The Department of Energy and Climate Change (DECC) has today announced they will press ahead with their 1st August cut off date for large scale solar farms

Energy and Climate Change Minister Greg Barker said, “I want to drive an ambitious roll out of new green energy technologies in homes, communities and small businesses and the FiT scheme has a vital part to play in building a more decentralised energy economy.

“We have carefully considered the evidence that has been presented as part of the consultation and this has reinforced my conviction of the need to make changes as a matter of urgency. Without action the scheme would be overwhelmed. The new tariffs will ensure a sustained growth path for the solar industry while protecting the money for householders, small businesses and communities and will also further encourage the uptake of green electricity from anaerobic digestion.”

The new tariffs (below) will go ahead from August 1, 2011 and will apply to all new market entrants.

>50 kW – ≤ 150 kW Total Installed Capacity (TIC) - 19.0p/ kWh
>150 kW – ≤ 250 kW TIC – 15.0p/ kWh
250 kW – 5 MW TIC and stand-alone installations – 8.5p/ kWh

This effectively writes off large scale solar in the U.K. For a government that is attempting to be green this is a huge step backwards.

Greg Barker has ensured that for the same cost there will be less green energy produced. Here at solar feed in tariff we believe this is a terrible move for U.K policy.

 

With the government’s consultation on proposed cuts to the feed-in tariff drawing to a close, solar industry members are anxious to see how drastic changes to the tariff will be.
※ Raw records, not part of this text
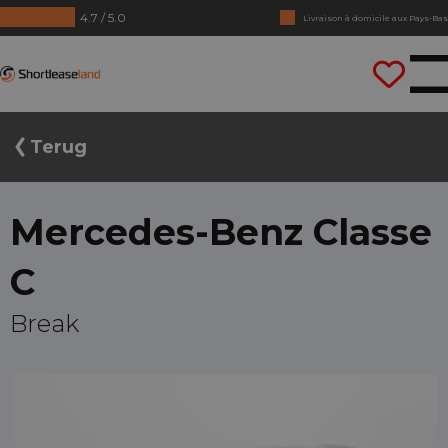
4.7 / 5.0
Livraison à domicile aux Pays-Bas
Pas de chiffres annuels requis
Shortleaseland
Conduisez tout de suite
Terug
Mercedes-Benz Classe
C
Break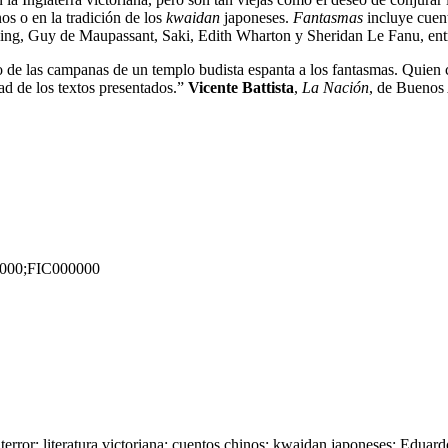
nos o en la tradición de los
kwaidan
japoneses.
Fantasmas
incluye cuen
ng, Guy de Maupassant, Saki, Edith Wharton y Sheridan Le Fanu, entr
o de las campanas de un templo budista espanta a los fantasmas. Quien 
dad de los textos presentados.”
Vicente Battista
,
La Nación
, de Buenos 
000;FIC000000
 terror; literatura victoriana; cuentos chinos; kwaidan japoneses; Eduard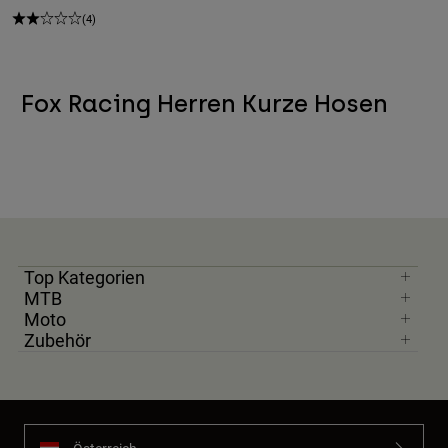
(4)
Fox Racing Herren Kurze Hosen
Top Kategorien
MTB
Moto
Zubehör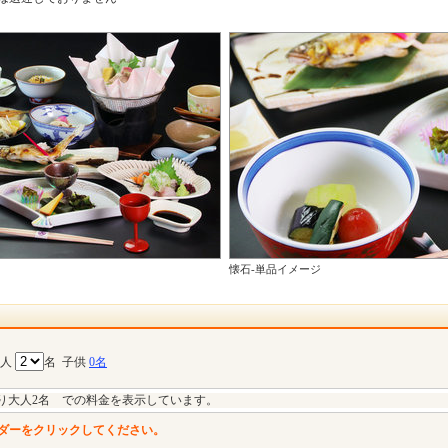
懐石-単品イメージ
大人
名
子供
0名
り大人2名 での料金を表示しています。
ダーをクリックしてください。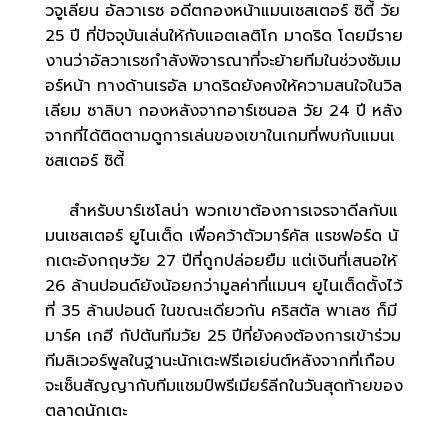
วจูเลียน อัลวาเรซ อดีตกองหน้าแมนเชสเตอร์ ซิตี้ วัย
25 ปี ที่ปัจจุบันเล่นให้กับแอตเลติโก มาดริด โดยมีราย
งานว่าอัลวาเรซกำลังพิจารณาที่จะย้ายทีมในช่วงซัมเม
อร์หน้า ทางด้านเรอัล มาดริดยังคงให้ความสนใจในวิล
เลียม ซาลิบา กองหลังจากอาร์เซนอล วัย 24 ปี หลัง
จากที่ได้ติดตามดูการเล่นของเขาในเกมที่พบกับแมนเ
ชสเตอร์ ซิตี้
สำหรับบาร์เซโลน่า พวกเขาต้องการเจรจาดีลกับแ
มนเชสเตอร์ ยูไนเต็ด เพื่อคว้าตัวมาร์คัส แรชฟอร์ด นั
กเตะอังกฤษวัย 27 ปีที่ถูกปล่อยยืม แต่เงินที่เสนอให้
26 ล้านปอนด์ยังน้อยกว่ามูลค่าที่แมนฯ ยูไนเต็ดตั้งไว้
ที่ 35 ล้านปอนด์ ในขณะเดียวกัน คริสตัล พาเลซ ก็มี
มาร์ค เกฮี กัปตันทีมวัย 25 ปีที่ยังคงต้องการเข้าร่วม
ทีมลิเวอร์พูลในฐานะนักเตะฟรีเอเย่นต์หลังจากที่เกือบ
จะเซ็นสัญญากับทีมแชมป์พรีเมียร์ลีกในวันสุดท้ายของ
ตลาดนักเตะ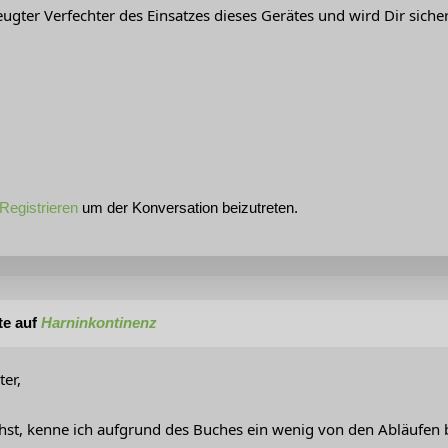
eugter Verfechter des Einsatzes dieses Gerätes und wird Dir sich
Registrieren
um der Konversation beizutreten.
te auf
Harninkontinenz
ter,
hst, kenne ich aufgrund des Buches ein wenig von den Abläufen b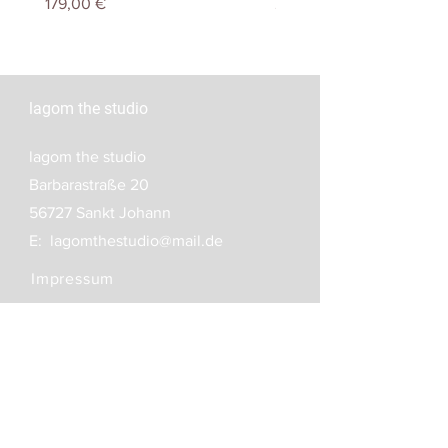
Preis
Preis
179,00 €
249,00 €
lagom the studio
lagom the studio
Barbarastraße 20
56727 Sankt Johann
E:
lagomthestudio@mail.de
Impressum
Datenschutz
AGB
Versand- und
Zahlungsbedingungen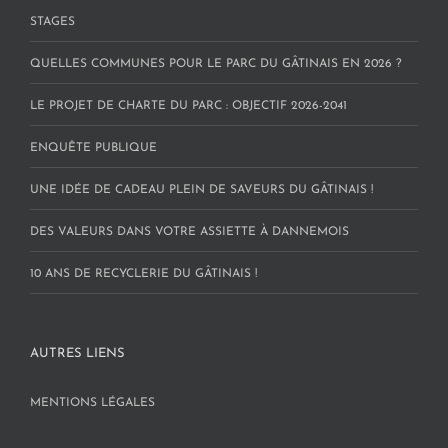
STAGES
QUELLES COMMUNES POUR LE PARC DU GÂTINAIS EN 2026 ?
LE PROJET DE CHARTE DU PARC : OBJECTIF 2026-2041
ENQUÊTE PUBLIQUE
UNE IDÉE DE CADEAU PLEIN DE SAVEURS DU GÂTINAIS !
DES VALEURS DANS VOTRE ASSIETTE À DANNEMOIS
10 ANS DE RECYCLERIE DU GÂTINAIS !
AUTRES LIENS
MENTIONS LÉGALES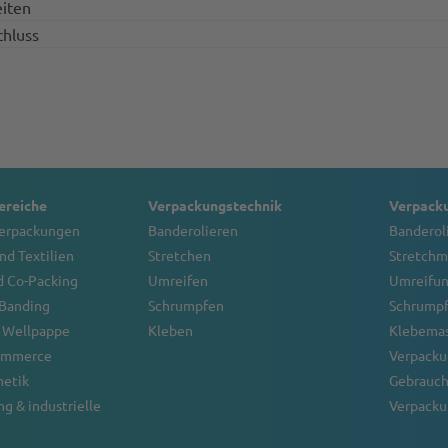
iten
chluss
reiche
Verpackungstechnik
Verpack
verpackungen
Banderolieren
Banderol
nd Textilien
Stretchen
Stretchm
d Co-Packing
Umreifen
Umreifu
 Banding
Schrumpfen
Schrump
 Wellpappe
Kleben
Klebema
Commerce
Verpacku
metik
Gebrauch
g & industrielle
Verpacku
Many involved within the UK solar industry are fearful that reductions in the solar tariff of up to 70 per cent for pv energy generators over 50MW. Whatever the nature of changes to the solar feed-in tariff mechanism, it is more than likely that the worst affected will be large scale installations such as the large scale solar farm sites which were looking to tap into tariff revenue.

The solar feed-in tariff works by guaranteeing fixed, premium rates for units of energy both used and fed-back into the grid by small scale pv generators. The government has made it clear that it would like to see households benefitting from this scheme rather that large scale projects. Indeed, smaller scale solar businesses have argued that this change is necessary to ensure that funding goes to those areas which most need capital. While this may be the case, other solar businesses have stressed vehemently that strong tariff support for larger scale projects is essential as it will be those projects whch drive the industry, bring costs down and of course put impetus on technological innovation.

Whatever the differentiation between small and large scale projects made by the Department of Energy and Climate Change (DECC), the essential fact is that reducing the feed-in tariff will harm the UK solar industry by significantly reducing investor confidence in solar projects. All previous research and experience from abroad has shown that a strong tariff system is needed in order to provide investors in solar pv with long term returns on investment protected by government legislation; where these tariffs fall by the wayside, investor confidence in ROI tends to as well. Many within the industry have therefore been lobbying the government incessently, trying to convince the DECC of the need to rethink proposed cuts. Leonnie Greene of the Renewable Energy Association stated that,

“Our view is that the overall ambition is much too low and the government clearly does not understand the strategic importance of solar. We are going back to a scenario where a few wealthy green home owners can install solar, when we want to be widening access to solar, particularly through community scale projects.”